I've yet to meet someone with strong preference for screen real estate that could back it up with productivity. Sometimes people just want stimulation.
Edit: i have no gripe with these people, I just simply don't buy that they're more productive. We all need our comforts. Mine is music.
It does a lot more than iPad apps. Coexisting 3-D volumetric apps with 2D app is quite innovative and not even an android XR will be able to do that in its first release. What’s software development tools do you think it’s missing?
They had about 450 K units in the wild in the first year. They will sell around 600 K units of the first version until the second one is released later this year. This was on a potential production target of 900 K units. So it’s not exactly a failure so much as an underperform due to them over pricing it for supply constraints.

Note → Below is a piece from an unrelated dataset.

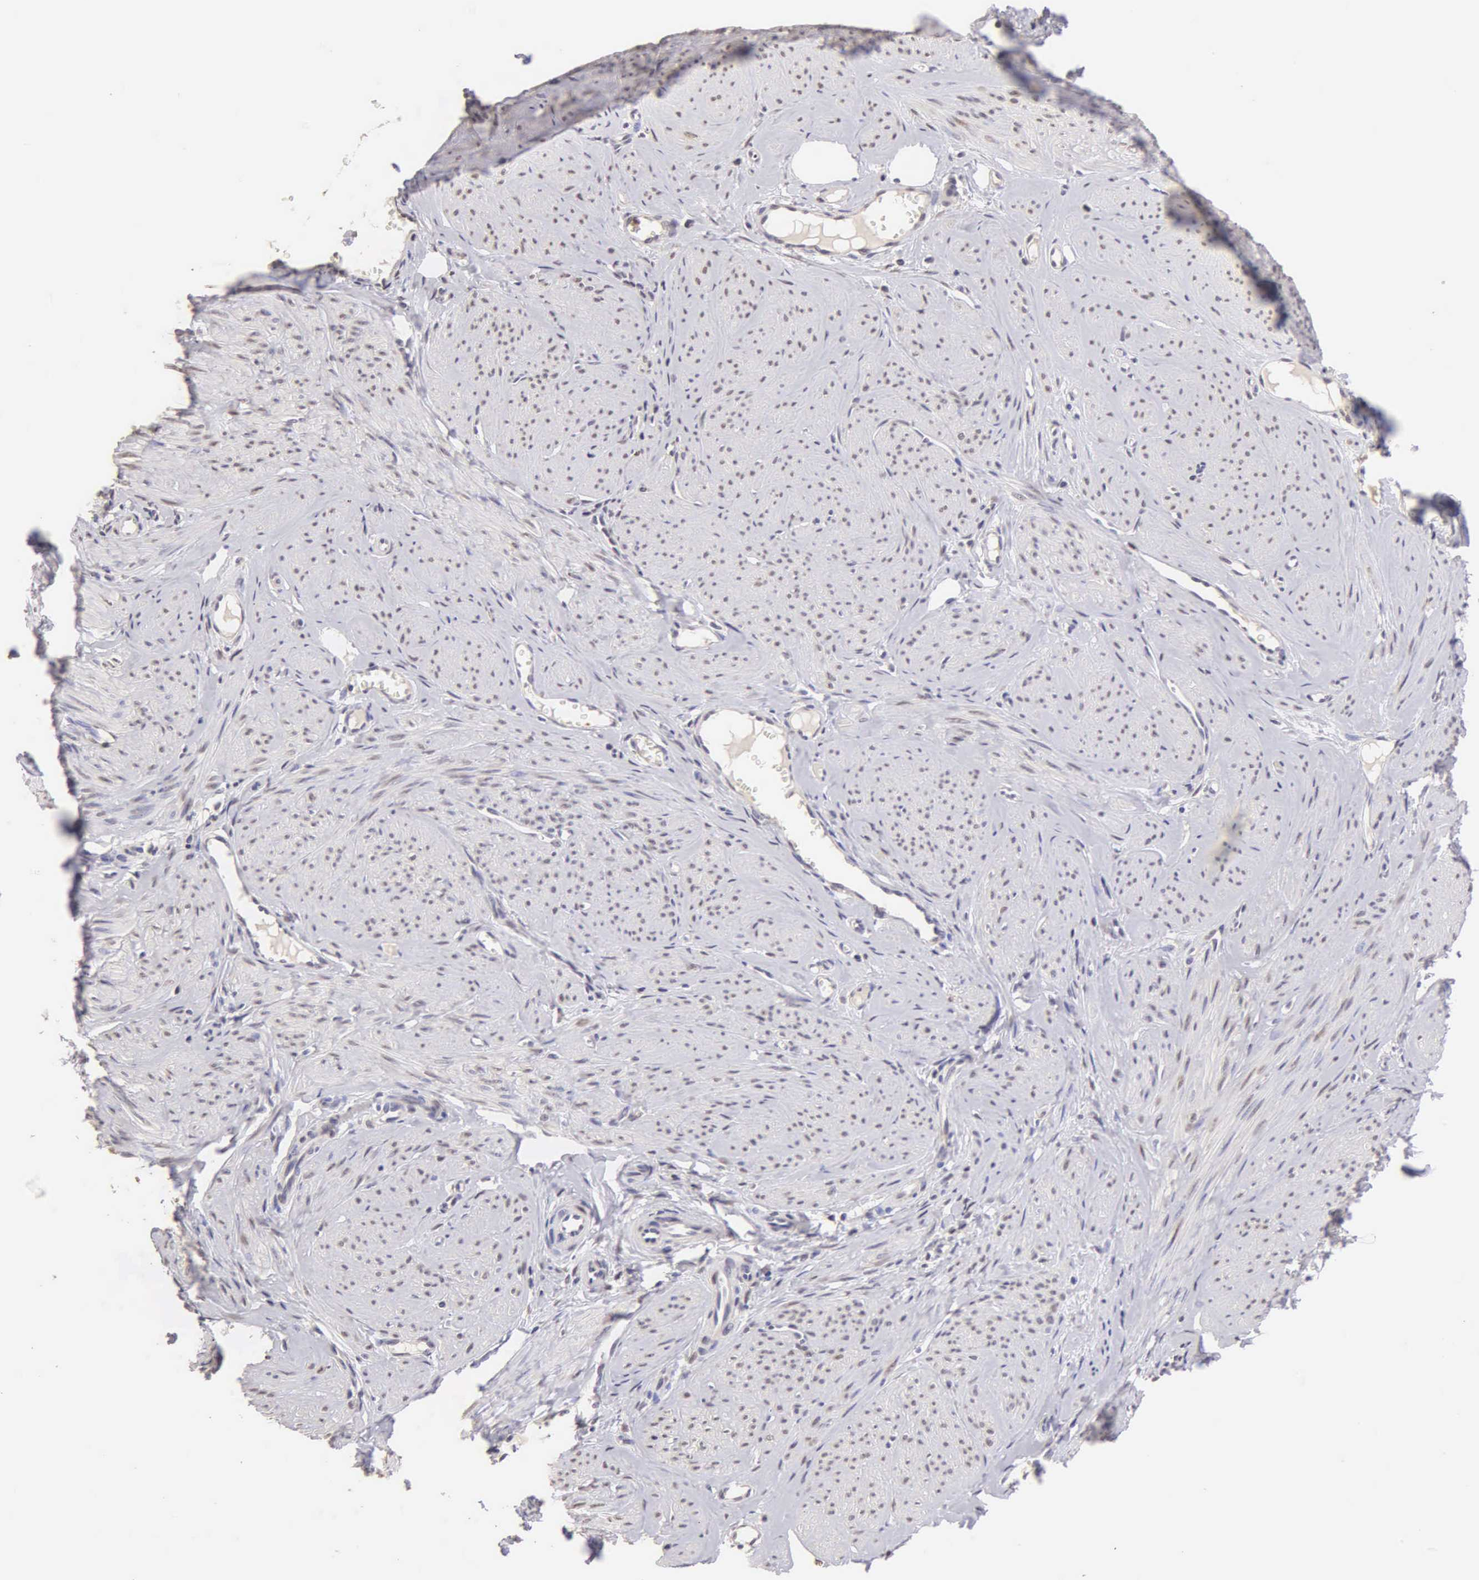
{"staining": {"intensity": "moderate", "quantity": "25%-75%", "location": "nuclear"}, "tissue": "smooth muscle", "cell_type": "Smooth muscle cells", "image_type": "normal", "snomed": [{"axis": "morphology", "description": "Normal tissue, NOS"}, {"axis": "topography", "description": "Uterus"}], "caption": "Smooth muscle stained with DAB (3,3'-diaminobenzidine) immunohistochemistry (IHC) exhibits medium levels of moderate nuclear positivity in about 25%-75% of smooth muscle cells.", "gene": "MKI67", "patient": {"sex": "female", "age": 45}}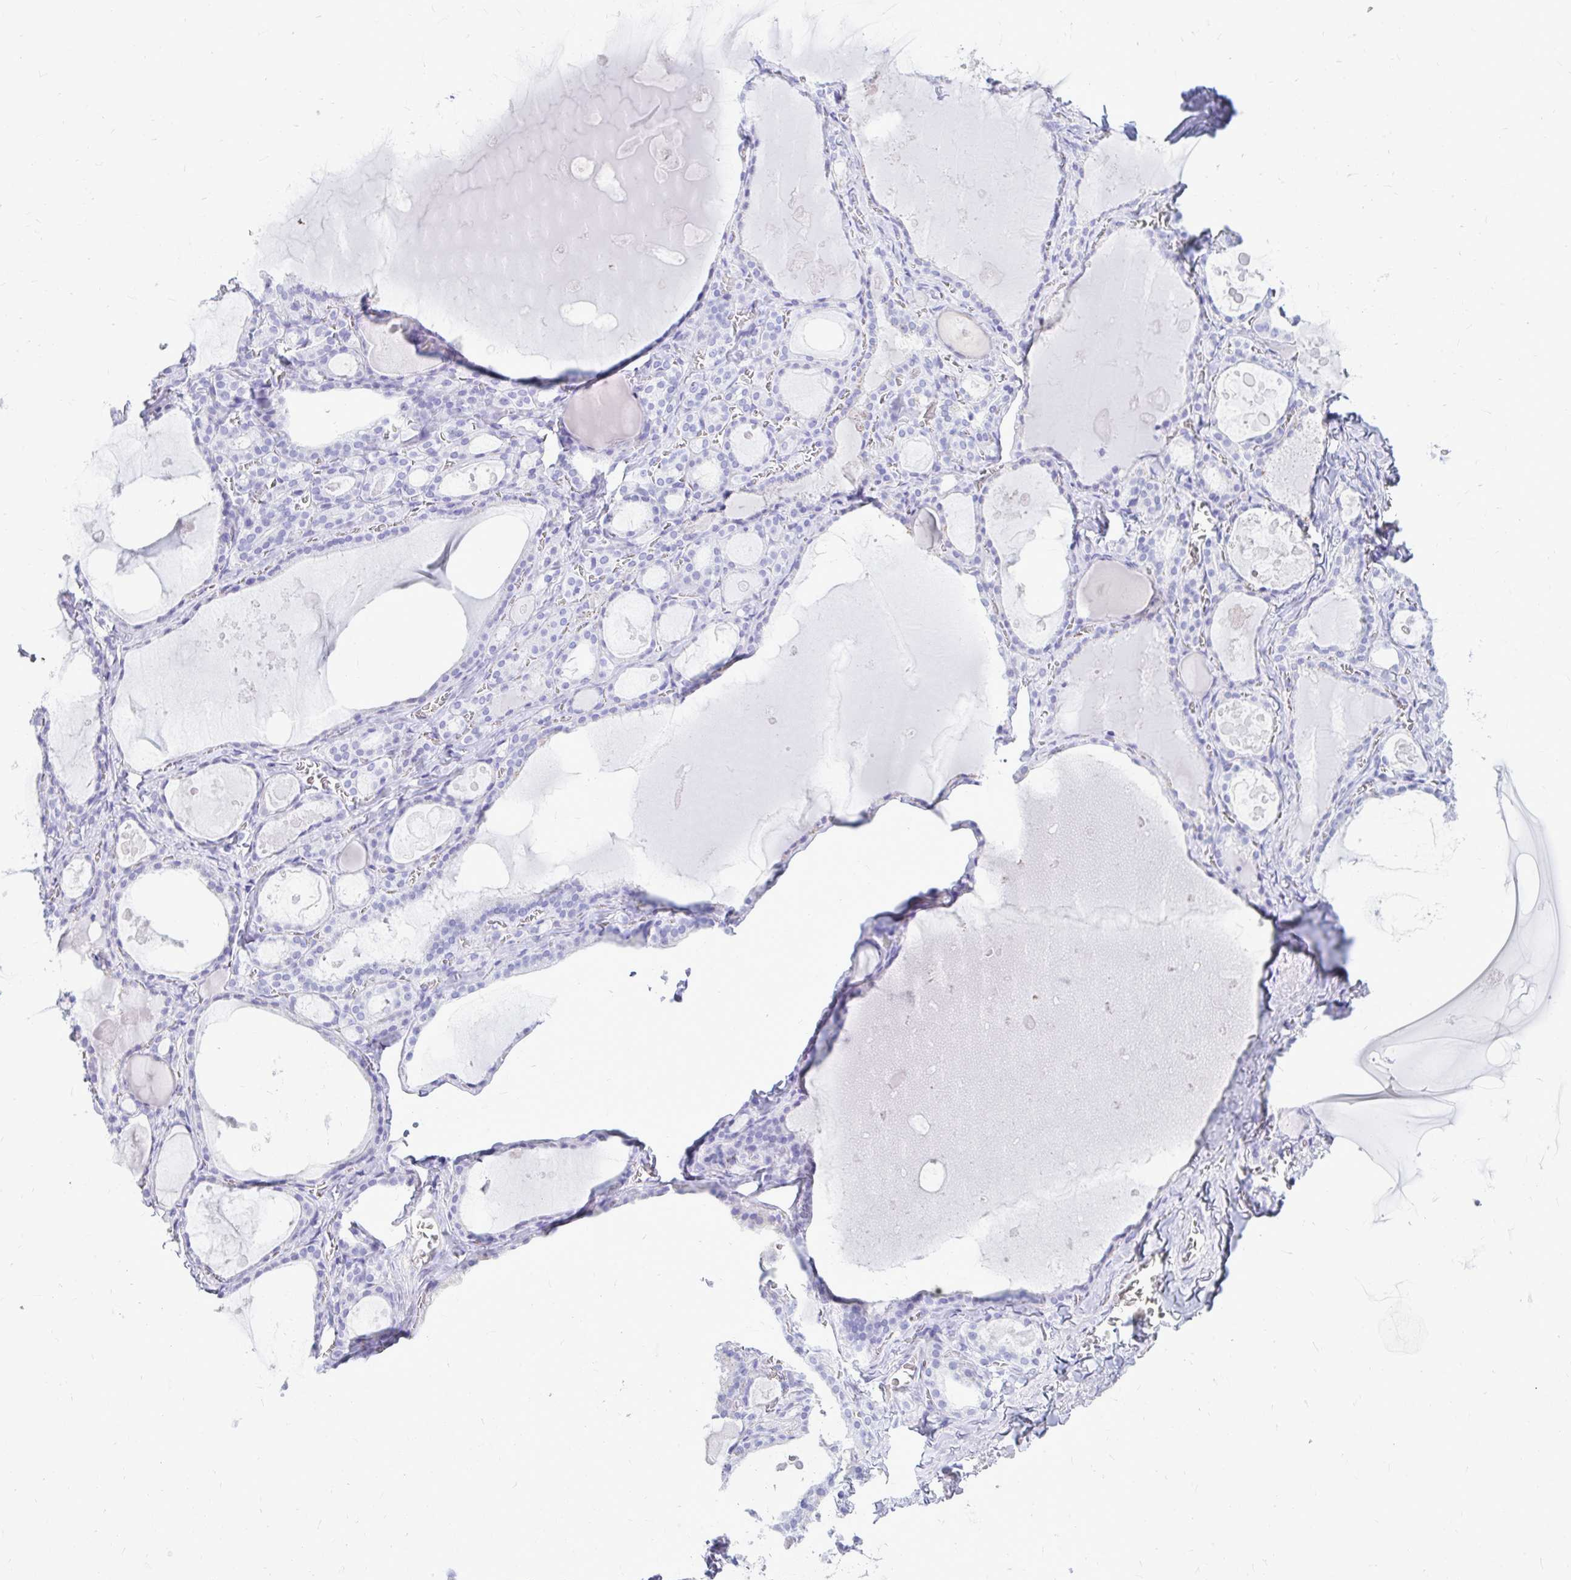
{"staining": {"intensity": "negative", "quantity": "none", "location": "none"}, "tissue": "thyroid gland", "cell_type": "Glandular cells", "image_type": "normal", "snomed": [{"axis": "morphology", "description": "Normal tissue, NOS"}, {"axis": "topography", "description": "Thyroid gland"}], "caption": "This micrograph is of benign thyroid gland stained with immunohistochemistry (IHC) to label a protein in brown with the nuclei are counter-stained blue. There is no expression in glandular cells.", "gene": "OR10R2", "patient": {"sex": "male", "age": 56}}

VisionOS is clearly a triumph and the basis of UX for their entire product line. The scepticism is gonna age like those who were sceptical about the original Mac and Windows. Vision Pro isn’t even all that expensive by historical standards.
It didn’t bomb in the market. It was priced for supply constraints. They basically tied Meta on all headset revenue in its first year (450k units and $1.4 billion). visionOS is a triumph and foundation for the next decade of computing, and the entire product line of Apple is adapting to its look and feel. The entire XR / VR industry is changing their strategy to respond to visionOS , particularly Meta horizon OS which has incorporated numerous improvements that were directly inspired by Apple. And plenty of Apple products sold a lot less than 10 million annually to this day.
Things are also getting better now that Intel is dying. I mean, the new Apple silicon chips are astoundingly fast and energy efficient, an M1 from 5 years ago is still going strong and probably won't truly need replacing for another 2. Similar for Ryzen chips from 5 years ago!
Things have changed a lot in 20 years. In 2005 we didn't consume all of our video / audio media online. We didn't have social media, just blogs and RSS readers. YouTube had just been released. TikTok, Facebook and Twitter didn't exist. Hypermedia today is very rich and necessitates a lot of resources. But at the same time, most work the past 10 years has been on native apps (on mobile particularly but also PCs), not web sites. Most people don't use the web browser as much.